— Required action —
Locate the line that contains "[214,366,259,380] [138,392,154,406] Kasir". Copy it and every following line through the end of the records, exactly, and include nothing else.

— Detected change data —
┄┄┄┄┄┄┄┄┄┄
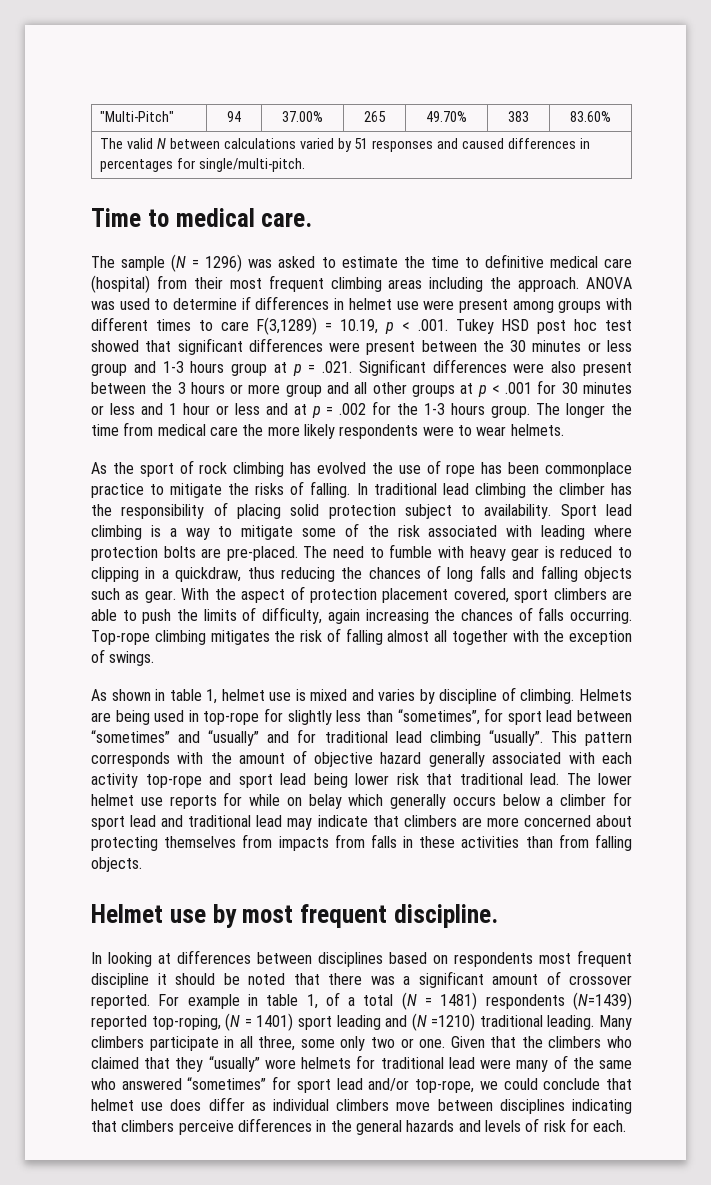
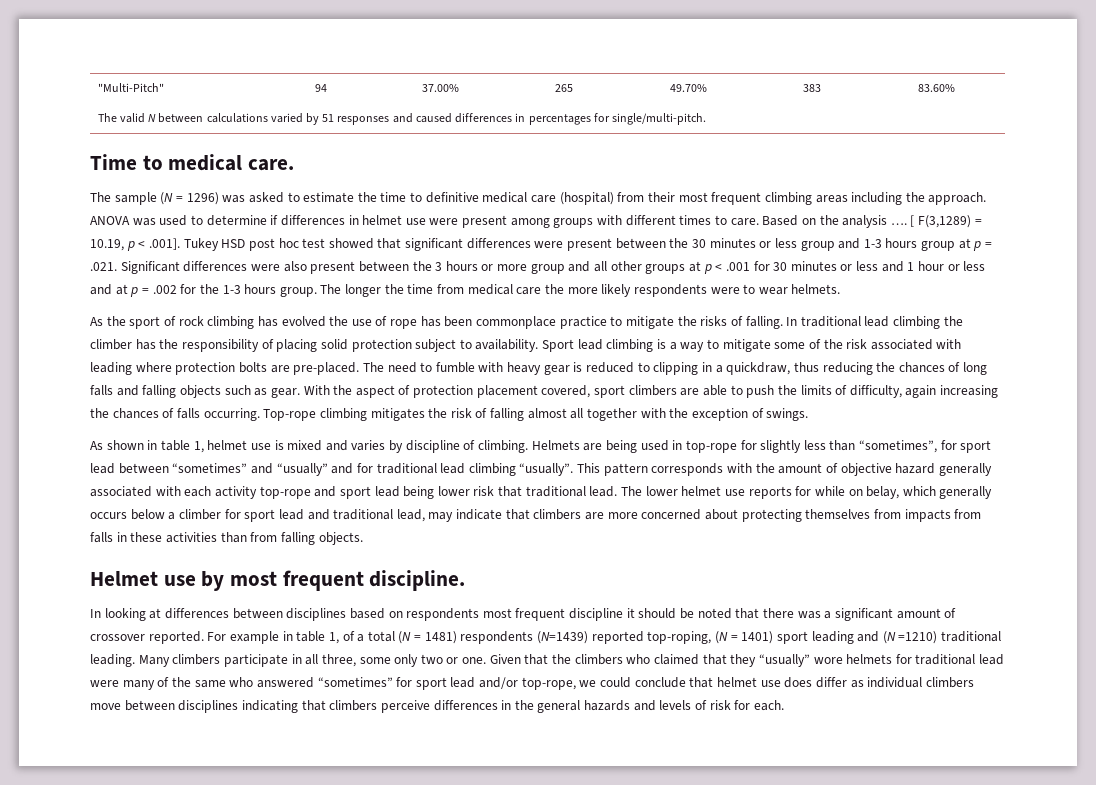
[220,321,249,331] care -> [730,215,915,228] care. Based on the analysis …. [
[417,319,448,331] .001. -> [148,238,180,250] .001].
[308,794,342,809] belay -> [866,486,900,499] belay,
[256,815,283,827] lead -> [396,509,425,522] lead,

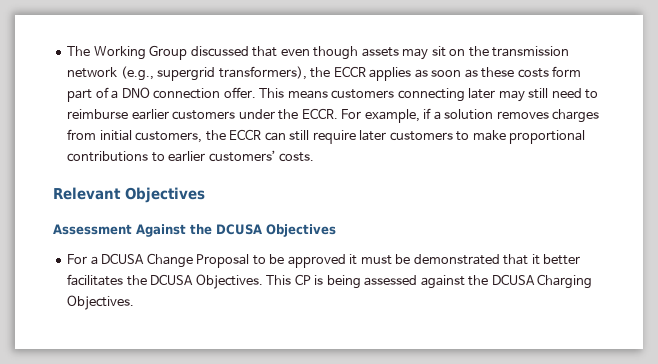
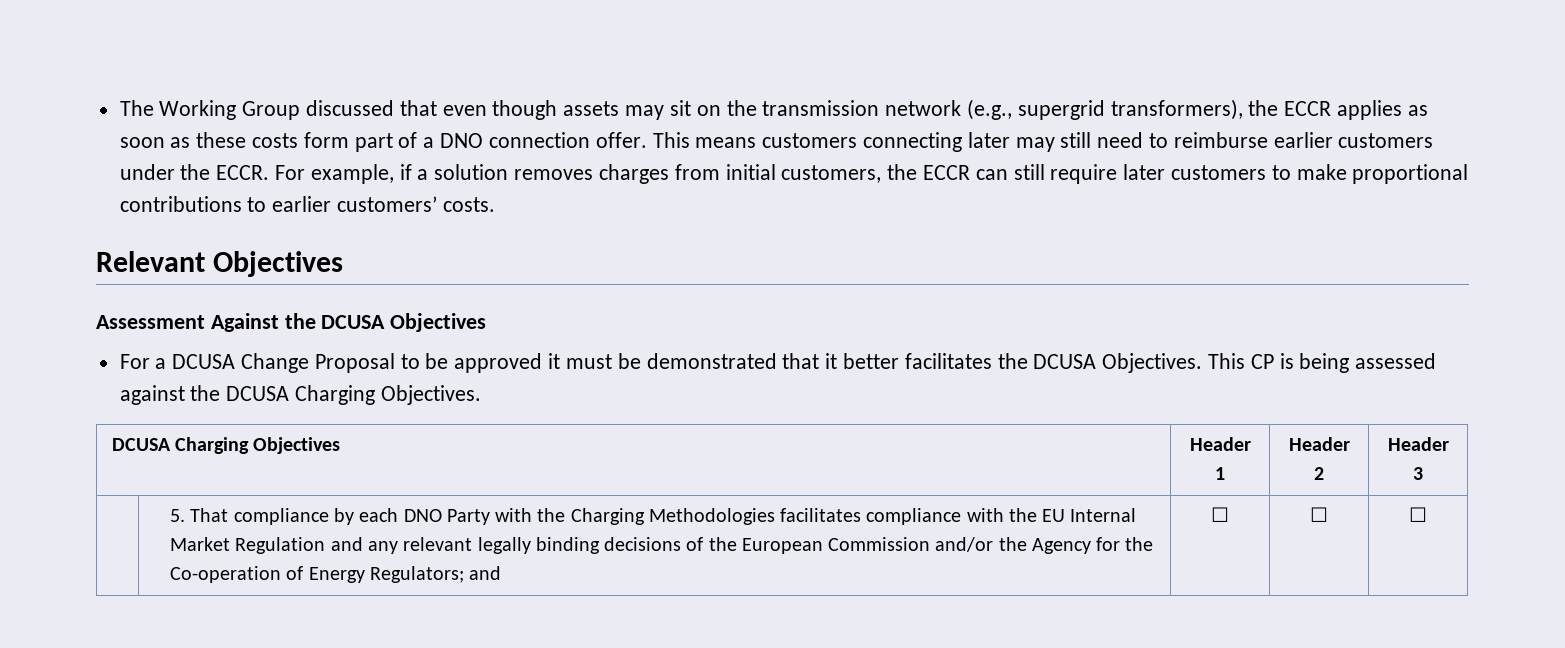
(135, 302) none -> [111,437,341,454] [1189,437,1251,451] [1215,467,1225,480] [1288,437,1350,451] [1314,467,1324,480] [1387,437,1449,451] [1413,467,1423,480] [170,508,1137,525] [170,537,1154,554] [170,566,502,583] [1211,507,1229,522] [1310,507,1328,522] [1409,507,1427,522] // DCUSA Charging Objectives | Header 1 | Header 2 | Header 3 // | 5. That compliance by each DNO Party with the Charging Methodologies facilitates compliance with the EU Internal Market Regulation and any relevant legally binding decisions of the European Commission and/or the Agency for the Co-operation of Energy Regulators; and | ☐ | ☐ | ☐

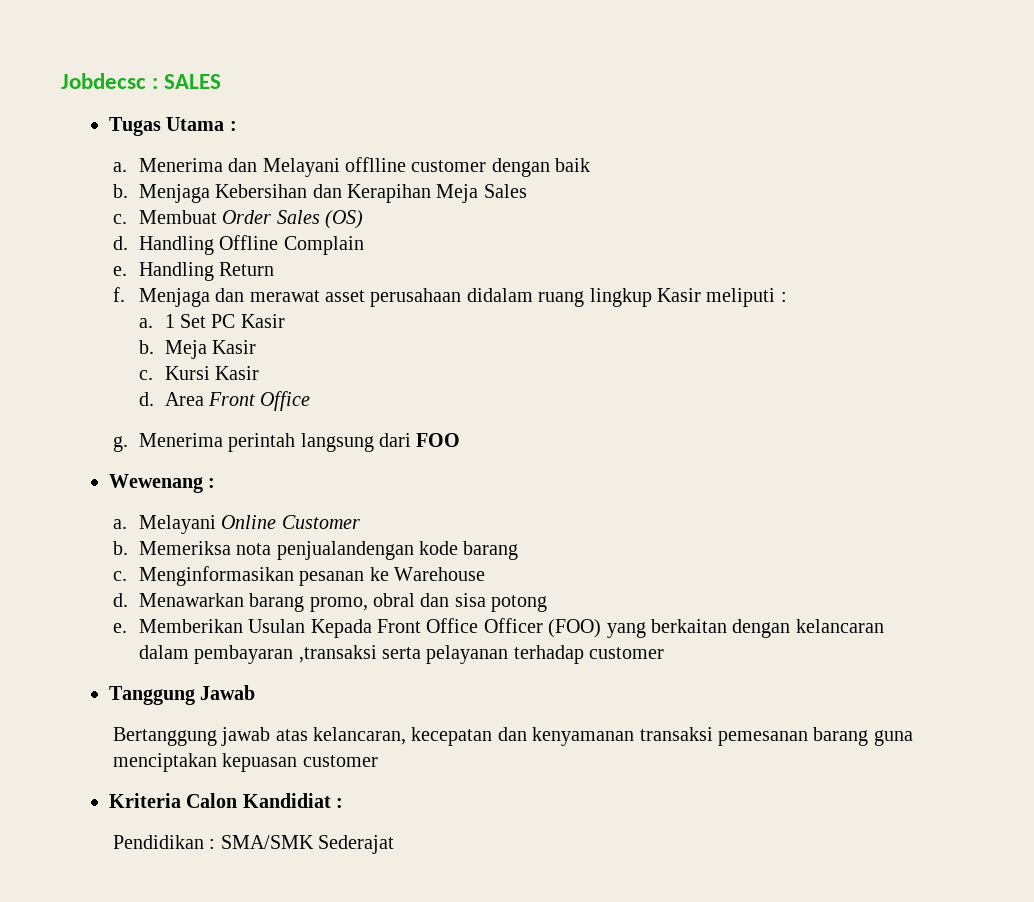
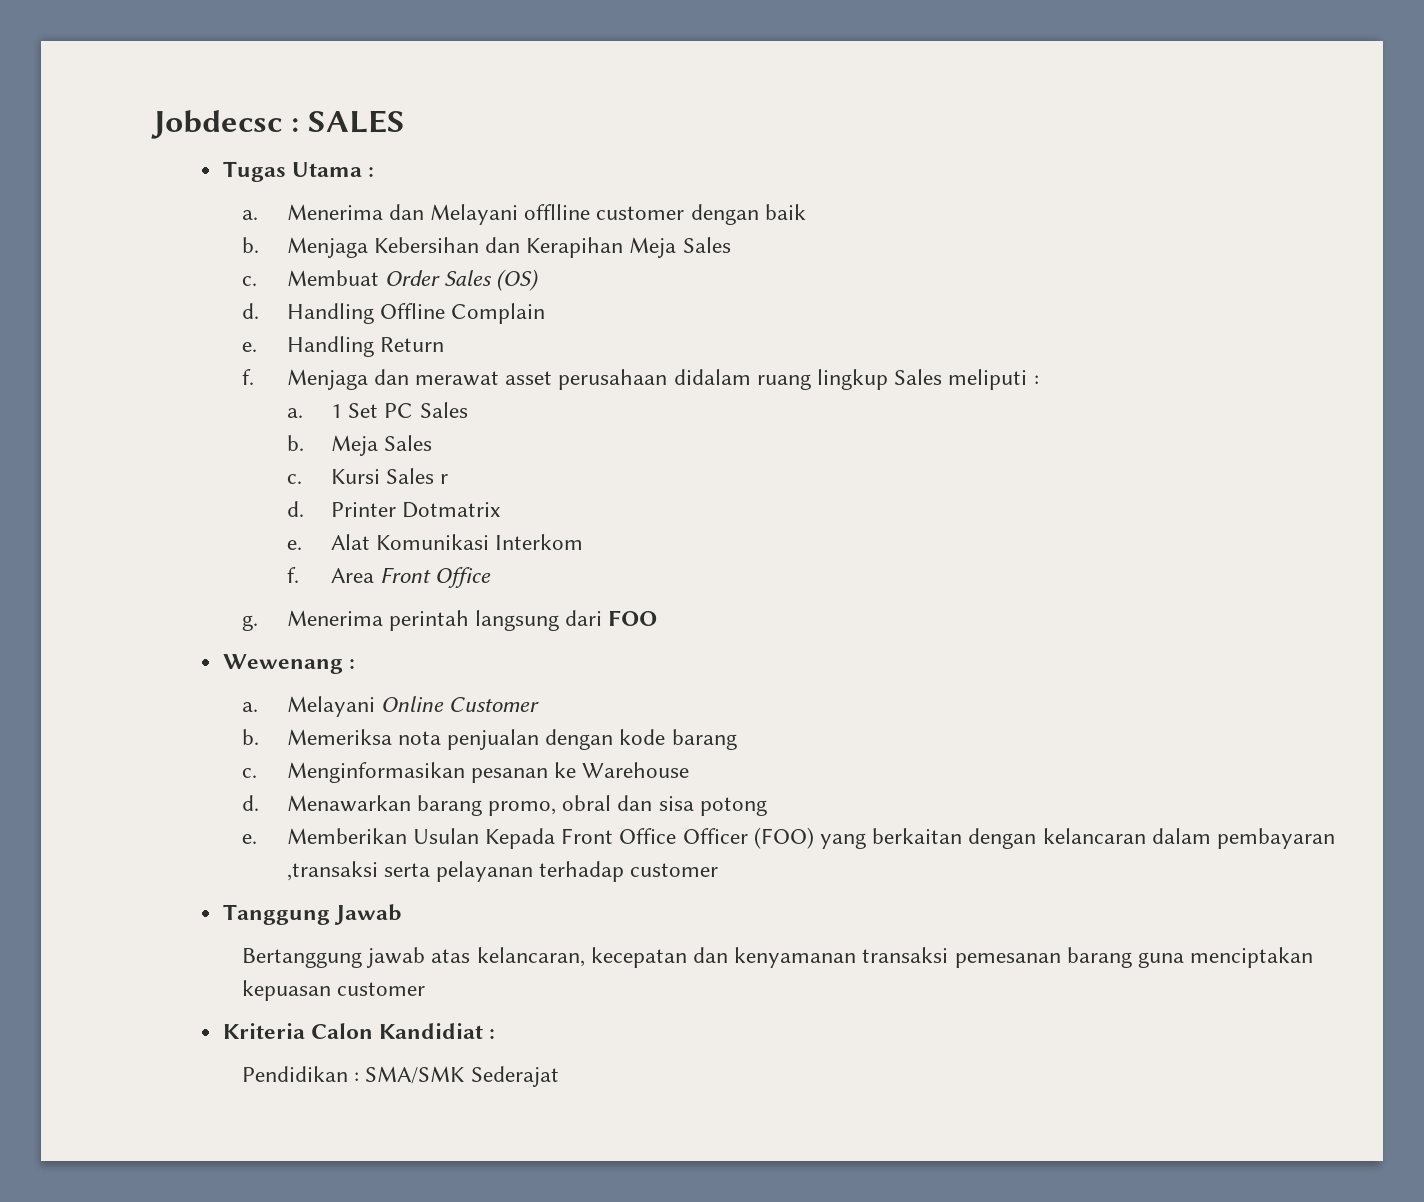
[656,288,701,302] Kasir -> [894,369,943,385] Sales
[240,314,285,328] Kasir -> [419,402,468,418] Sales
[211,340,256,354] Kasir -> [384,435,433,451] Sales
[214,366,259,380] [138,392,154,406] Kasir // d. -> [386,468,449,484] [286,501,501,518] [286,534,584,550] [286,567,299,583] Sales r // d. Printer Dotmatrix // e. Alat Komunikasi Interkom // f.
[276,541,414,560] penjualandengan -> [446,729,614,750] penjualan dengan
┄┄┄┄┄┄┄┄┄┄
— Task solution —
[214,366,259,380] [138,392,154,406] Kasir // d. -> [386,468,449,484] [286,501,501,518] [286,534,584,550] [286,567,299,583] Sales r // d. Printer Dotmatrix // e. Alat Komunikasi Interkom // f.
[276,541,414,560] penjualandengan -> [446,729,614,750] penjualan dengan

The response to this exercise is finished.